The U.S. today has only three large vaccine makers -- down from 37 in the 1960s. This is the reason that, as recently as 2001, there was a shortage of eight of 11 critical childhood vaccines. It is also the reason the U.S. fell drastically short of flu vaccine a year ago, after a shut-down of one of two major flu-vaccine makers. And it is the reason only one company, Switzerland's Roche, is being counted on for a drug that would potentially protect against bird flu.

Despite these warning signals, Washington has done almost nothing. One problem is the Food and Drug Administration, which puts safety above developing rapid cures. Flu-vaccine makers face particular difficulties because they must effectively gain approval for a new product (for each new flu strain) every year. The vaccine is still grown in chicken eggs -- a process that takes up to eight months. The industry has revolutionary new technologies -- reverse genetics and mammalian cell culture -- that would dramatically reduce the time and cost of development. Europe is moving toward products using these new techniques, but the FDA refuses to adapt and allow more rapid approval.

The feds have also done their best to remove any financial incentive -- i.e., profit -- for developing new vaccines. The Vaccines For Children program, a pet project of Hillary Clinton back in her First Lady days, has been especially destructive. The program now buys more than 50% of all private vaccines, and it uses this monopsony clout to drive prices down to commodity levels.
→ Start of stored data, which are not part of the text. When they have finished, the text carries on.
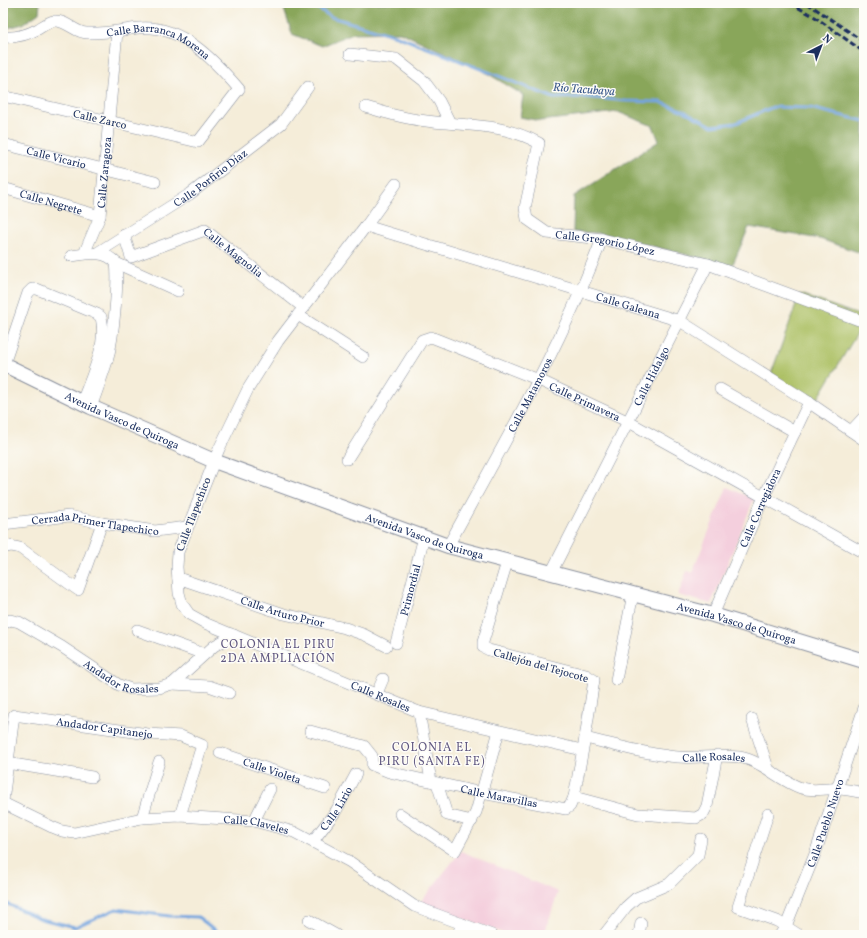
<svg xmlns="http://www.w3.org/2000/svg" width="867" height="938" font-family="Vollkorn,serif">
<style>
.built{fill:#f4cfdd}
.green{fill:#acc064;stroke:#647861}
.forest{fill:#89a65a;stroke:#526a5c}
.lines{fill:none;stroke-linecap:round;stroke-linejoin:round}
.stream{stroke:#75a5df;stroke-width:3}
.minor-casing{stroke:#888e9c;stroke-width:12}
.major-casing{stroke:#888e9c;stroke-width:16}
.minor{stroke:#fff;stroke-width:11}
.major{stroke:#fff;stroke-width:14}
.rail{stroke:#1b2f5e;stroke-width:3;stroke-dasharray:6 3;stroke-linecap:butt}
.labels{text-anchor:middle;stroke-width:3;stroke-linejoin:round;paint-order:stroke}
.street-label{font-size:11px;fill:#1b2f5e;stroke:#fdfcf7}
.water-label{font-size:12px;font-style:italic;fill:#3a588b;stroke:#fdfcf7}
.neighbourhood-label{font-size:12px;letter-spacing:1px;fill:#605881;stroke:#fdfcf7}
</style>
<rect width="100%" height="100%" fill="#fdfcf7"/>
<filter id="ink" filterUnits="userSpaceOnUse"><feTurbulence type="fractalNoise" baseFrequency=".025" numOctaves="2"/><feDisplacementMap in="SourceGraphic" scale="8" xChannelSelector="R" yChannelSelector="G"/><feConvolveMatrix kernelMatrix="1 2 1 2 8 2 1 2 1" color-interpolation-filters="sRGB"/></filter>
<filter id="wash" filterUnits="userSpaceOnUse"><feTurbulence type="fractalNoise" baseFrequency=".012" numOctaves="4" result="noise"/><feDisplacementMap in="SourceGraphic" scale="16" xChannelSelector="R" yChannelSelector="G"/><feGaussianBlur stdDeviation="0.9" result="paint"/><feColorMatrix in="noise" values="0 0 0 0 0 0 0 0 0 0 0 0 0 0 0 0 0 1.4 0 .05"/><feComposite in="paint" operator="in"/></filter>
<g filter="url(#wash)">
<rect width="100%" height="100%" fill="#f5edd9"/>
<g class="built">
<polygon points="727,487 754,499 711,604 678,595 687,571 692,573"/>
<polygon points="461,851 558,892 544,935 509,935 419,904"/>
</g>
<polygon class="green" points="800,294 864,317 864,322 816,402 771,374"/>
<g class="forest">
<polygon points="3,3 40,3 39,13 23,24 4,29"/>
<polygon points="278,3 864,3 864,254 820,239 749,227 732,266 599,233 573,232 574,196 659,141 653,126 618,112 540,121 520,117 523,95 482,70 400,32 353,33 322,46 292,34 283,6"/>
</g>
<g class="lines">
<g class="stream">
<polyline points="310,3 331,17 397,36 554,98 584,97 626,101 660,102 684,111 712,126 736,123 773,107 810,108 864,121"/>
<polyline points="3,902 41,919 75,927 116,909 169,916 198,917 221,935"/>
</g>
</g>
</g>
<g filter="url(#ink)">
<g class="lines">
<defs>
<g id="minor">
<path id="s1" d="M3,37C16,38 27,35 38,29C43,26 48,22 54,21C67,20 75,33 87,33C105,34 121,30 139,28C181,24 214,60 239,89L198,142L3,96"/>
<polyline points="350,54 396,59 424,81 439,101 450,123"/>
<path id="s2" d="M366,107C383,112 401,118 419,120C462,127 499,121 539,143L525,208L527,219L547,233L602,239L708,264L859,320"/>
<path id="s3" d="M3,144L155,182"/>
<path id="s4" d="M396,184L366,226L278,341L248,389L219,449L178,552L177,567L179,593L182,604L189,614L207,624L419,712L582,750"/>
<path id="s5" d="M3,188L100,216"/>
<path id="s6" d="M366,226L680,321L804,399L864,440"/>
<path id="s7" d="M124,235L131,257L205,230L304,308"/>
<path id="s8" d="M97,253L190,194L281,124L308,87"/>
<path id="s9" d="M84,254L100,216L117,32"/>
<path d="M71,256C86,254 105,249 116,263C119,283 113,338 108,358C103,374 97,391 91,407"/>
<polyline points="116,263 178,291"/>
<polyline points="298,315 363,357"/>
<path d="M4,364L28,293L32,289H37L97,314L101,317C108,344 91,377 82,402"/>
<polyline points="720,389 795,432"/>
<polyline points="851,431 864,417"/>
<path id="s10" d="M347,459L422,340L431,337L539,380L629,422L864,553"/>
<path id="s11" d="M3,524L69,516L102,523L155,531L187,527"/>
<path id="s12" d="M448,546C503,445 561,346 602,239"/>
<polyline points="3,548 11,546 20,548 78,590 102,523"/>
<path id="s13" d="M551,573L708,264"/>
<path id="s14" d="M178,578L284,614L345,628L365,635L386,646"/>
<path id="s15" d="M713,615L764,497L809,402"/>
<path id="s16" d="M3,624L10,620L19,622L62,647L119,685L131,689L159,688L172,684L214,646L234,635"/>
<polyline points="137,630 204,654"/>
<path id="s17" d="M396,643L424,537"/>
<polyline points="616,680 633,594"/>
<polyline points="172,684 209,686 229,693"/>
<polyline points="377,693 383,679"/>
<polyline points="419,712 431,781"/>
<polyline points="752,719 768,768"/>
<path id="s18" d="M310,731L364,746L372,756V765L389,772L482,793L566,809L570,806L574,797L585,738L594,680L586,675L489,650L483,647V642L507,562"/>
<path id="s19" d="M585,738C616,745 647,755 678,757C698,759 718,754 739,757C763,761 778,780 801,788C814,792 824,788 837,789C846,789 855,791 864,793"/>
<path id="s20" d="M220,753L325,788"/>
<polyline points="7,763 92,777"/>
<polyline points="437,783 447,815 472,821"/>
<polyline points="574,797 638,814 696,818 703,814 707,806 717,755"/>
<path id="s21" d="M3,801L14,715L148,734L181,736L202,745L180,816"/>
<path id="s22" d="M3,803L52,827L62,831L74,833L142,818L180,816L254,821L294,832L350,862L414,906L492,935"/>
<polyline points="400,814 455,851 476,812 499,731"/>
<polyline points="768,814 738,907 777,921 799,935"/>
<polyline points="142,818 159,762"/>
<polyline points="254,821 270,789"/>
<path id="s23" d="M313,841L336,811L356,774"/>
<polyline points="309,920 336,935"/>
<polyline points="457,935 463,924"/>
<polyline points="604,935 626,907 636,898 669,884 698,855 701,839"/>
<polyline points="639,935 641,923"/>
<path id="s24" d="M780,935L786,926L815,854L864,708"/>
</g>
<g id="major">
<path id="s25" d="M3,364L91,407L214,461L448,546L713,615L864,661"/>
</g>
</defs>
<use href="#minor" class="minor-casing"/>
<use href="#major" class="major-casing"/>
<use href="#minor" class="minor"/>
<use href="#major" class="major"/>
<g class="rail">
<polyline points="790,3 815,17 864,52"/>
<polyline points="807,3 864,42"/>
</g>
</g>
</g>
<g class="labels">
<g class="street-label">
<text dy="4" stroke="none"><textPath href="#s1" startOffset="165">Calle Barranca Morena</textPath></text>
<text transform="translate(100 119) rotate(13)" y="4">Calle Zarco</text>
<text dy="4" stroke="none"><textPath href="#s3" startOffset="55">Calle Vicario</textPath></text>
<text dy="4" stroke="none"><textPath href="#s9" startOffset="85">Calle Zaragoza</textPath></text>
<text dy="4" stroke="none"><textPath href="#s8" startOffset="136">Calle Porfirio Díaz</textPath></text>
<text dy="4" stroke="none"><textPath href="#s5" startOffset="50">Calle Negrete</textPath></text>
<text dy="4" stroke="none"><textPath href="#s2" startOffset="339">Calle Gregorio López</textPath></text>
<text dy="4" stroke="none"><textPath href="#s7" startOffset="138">Calle Magnolia</textPath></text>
<text dy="4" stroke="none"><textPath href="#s6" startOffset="274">Calle Galeana</textPath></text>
<text dy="4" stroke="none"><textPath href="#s13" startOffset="221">Calle Hidalgo</textPath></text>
<text dy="4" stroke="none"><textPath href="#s12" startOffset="172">Calle Matamoros</textPath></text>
<text dy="4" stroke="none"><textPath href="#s10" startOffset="317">Calle Primavera</textPath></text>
<text dy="4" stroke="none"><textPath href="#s25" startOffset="132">Avenida Vasco de Quiroga</textPath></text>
<text dy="4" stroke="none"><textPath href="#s15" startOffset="117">Calle Corregidora</textPath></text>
<text transform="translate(193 514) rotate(-69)" y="4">Calle Tlapechico</text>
<text dy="4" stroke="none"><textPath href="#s11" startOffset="93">Cerrada Primer Tlapechico</textPath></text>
<text dy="4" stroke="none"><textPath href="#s25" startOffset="456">Avenida Vasco de Quiroga</textPath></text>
<text dy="4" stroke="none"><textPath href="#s17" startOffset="55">Primordial</textPath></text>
<text dy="4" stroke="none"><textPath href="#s14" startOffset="110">Calle Arturo Prior</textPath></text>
<text dy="4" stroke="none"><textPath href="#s25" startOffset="780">Avenida Vasco de Quiroga</textPath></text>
<text transform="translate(541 665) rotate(16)" y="4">Callejón del Tejocote</text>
<text dy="4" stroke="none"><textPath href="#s16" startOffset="135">Andador Rosales</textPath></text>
<text dy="4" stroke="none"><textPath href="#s4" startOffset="704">Calle Rosales</textPath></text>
<text dy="4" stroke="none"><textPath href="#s21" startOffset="178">Andador Capitanejo</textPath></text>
<text dy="4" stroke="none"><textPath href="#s19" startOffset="131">Calle Rosales</textPath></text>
<text dy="4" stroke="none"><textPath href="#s20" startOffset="55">Calle Violeta</textPath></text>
<text dy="4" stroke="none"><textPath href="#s18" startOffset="209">Calle Maravillas</textPath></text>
<text dy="4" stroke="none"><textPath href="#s23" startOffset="40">Calle Lirio</textPath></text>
<text dy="4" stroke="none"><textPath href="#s24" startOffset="121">Calle Pueblo Nuevo</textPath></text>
<text dy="4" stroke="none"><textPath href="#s22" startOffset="262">Calle Claveles</textPath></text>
</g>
<g class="water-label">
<text transform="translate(584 89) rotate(4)" y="4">Río Tacubaya</text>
</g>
<g class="neighbourhood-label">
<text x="278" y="648">COLONIA EL PIRU<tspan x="278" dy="14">2DA AMPLIACIÓN</tspan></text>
<text x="432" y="751">COLONIA EL<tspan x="432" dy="14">PIRU (SANTA FE)</tspan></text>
</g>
</g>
<rect width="867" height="938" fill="none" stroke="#fdfcf7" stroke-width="16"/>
<g transform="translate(821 46) rotate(42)" stroke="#fdfcf7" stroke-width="3" paint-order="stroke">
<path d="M0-3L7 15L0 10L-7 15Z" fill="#1b2f5e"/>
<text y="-6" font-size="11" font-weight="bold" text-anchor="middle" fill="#1b2f5e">N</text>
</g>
</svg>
When one pharmaceutical company offered to sell a new pneumococcal vaccine to the government for $58 a dose, the Centers for Disease Control demanded a $10-a-dose discount. Politicians want companies to take all the risk of developing new vaccines, but they don't want the companies to make any money from taking those risks. Then the politicians profess surprise and dismay that there's a vaccine shortage.

Vaccine makers are also a favorite target of tort lawyers, who've spent 20 years trying to get around the 1986 Vaccine Injury Compensation Program (VICP) -- which was specifically designed to protect vaccine makers from liability abuse. Senate Majority Leader Bill Frist has been trying to update the VICP for several years, and Republicans did pass a liability provision as a rider to a homeland security bill in 2002. But three GOP Senators -- Susan Collins, Olympia Snowe and Lincoln Chafee -- created a media ruckus and demanded that it be killed. The Senators promised more debate on the subject, yet once the headlines vanished so did their interest.

The larger point is that if politicians want private industry to develop new cures and vaccines, they can't steal their patents or confiscate their hope of making money. Private companies developed the AIDS drugs that have extended millions of lives, but countries like Brazil want to force those companies to give the drugs away at cost.

The solutions to getting more vaccines aren't complicated: Push the FDA for faster approvals, shield companies from tort robbery and get the government out of the business of buying routine vaccines. Politicians can't be held responsible for knowing when the next animal virus will strike the human race. But they will be responsible if their hostility to business leaves us unable to cope with its consequences.